Nitish Kumar, who was scathing in his criticism of the PM and the BJP in 2015, has walked the extra mile to mend fences with PM Modi. He now tells the electorate that PM Modi will now ensure the development of Bihar. Both seem to have been caught napping by the tough challenge being offered by someone they had dismissed earlier as of no consequence.

The Bihar CM, who, in 2005 and 2010 assembly elections and 2010 Parliamentary elections used his clout as a senior alliance partner to keep the then Gujarat CM at bay, is also now compelled to seek votes for the sake of his new-found three-year-old friendship with Modi.

The wheel turned full circle on 28 October, when Nitish Kumar not only profusely praised Narendra Modi for his development vision but also loudly thanked the PM for sparing time from his busy schedule to campaign for Bihar elections.

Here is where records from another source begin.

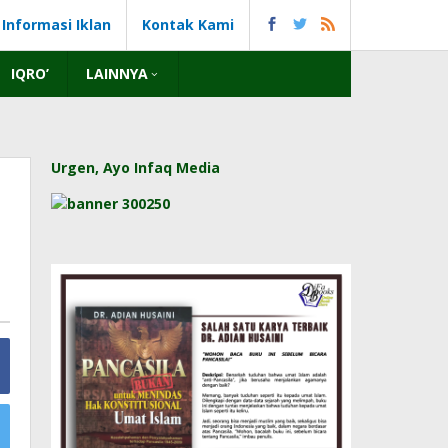
Informasi Iklan
Kontak Kami
IQRO’
LAINNYA
Urgen, Ayo Infaq Media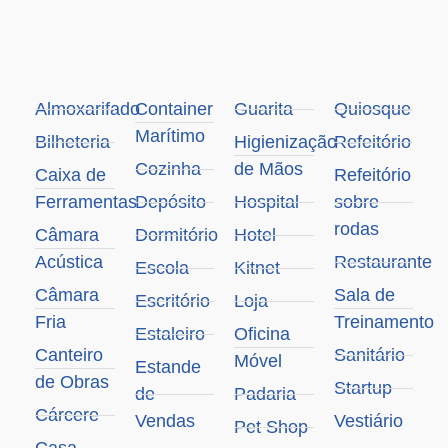
Almoxarifado
Container
Guarita
Quiosque
Marítimo
Bilheteria
Higienização
Refeitório
Cozinha
de Mãos
Caixa de
Refeitório
Ferramentas
Depósito
Hospital
sobre
rodas
Câmara
Dormitório
Hotel
Acústica
Restaurante
Escola
Kitnet
Câmara
Sala de
Escritório
Loja
Fria
Treinamento
Estaleiro
Oficina
Canteiro
Sanitário
Móvel
Estande
de Obras
Startup
de
Padaria
Cárcere
Vendas
Vestiário
Pet Shop
Casa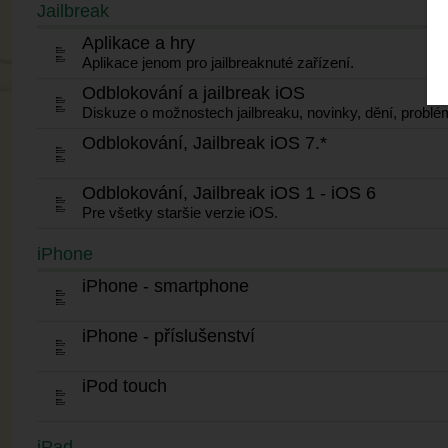
Jailbreak
Aplikace a hry
Aplikace jenom pro jailbreaknuté zařízení.
Odblokování a jailbreak iOS
Diskuze o možnostech jailbreaku, novinky, dění, problé
Odblokování, Jailbreak iOS 7.*
Odblokování, Jailbreak iOS 1 - iOS 6
Pre všetky staršie verzie iOS.
iPhone
iPhone - smartphone
iPhone - příslušenství
iPod touch
iPad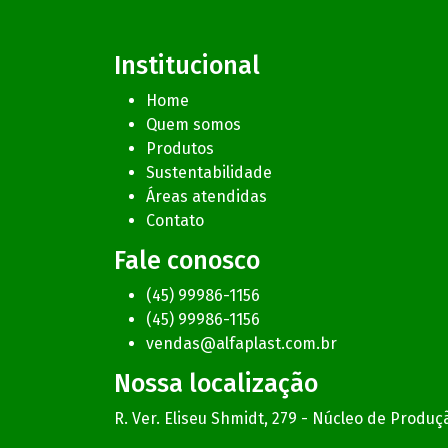
Institucional
Home
Quem somos
Produtos
Sustentabilidade
Áreas atendidas
Contato
Fale conosco
(45) 99986-1156
(45) 99986-1156
vendas@alfaplast.com.br
Nossa localização
R. Ver. Eliseu Shmidt, 279 - Núcleo de Produçã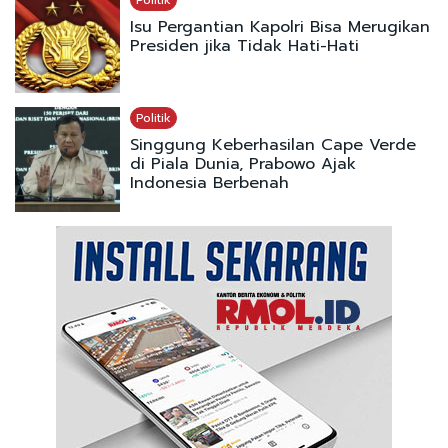
Isu Pergantian Kapolri Bisa Merugikan
Presiden jika Tidak Hati-Hati
Politik
Singgung Keberhasilan Cape Verde
di Piala Dunia, Prabowo Ajak
Indonesia Berbenah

Though apparently less stoic as compared to his first joint outing in the election season in Dehri, the PM is still not as effusive and reciprocating as Nitish would have liked him to be. Most of the time the PM referred to NDA and not Nitish Kumar, leaving nobody in any doubt about who is the senior partner in this election.

This is not for the first time that Nitish Kumar is swallowing his own words. The ‘Mitti Mein Mil Jayenge’ rhetoric of 2015 is not fully out of public memory. He had also politically embraced the couple whom he is now accusing of less than responsible conduct in their private lives by raising a large family of nine children.

If Nitish was so much in love with the concept of the small family, he could have very well extended his advice to Lalu Yadav between 1975 and 1991 when the two were inseparable friends.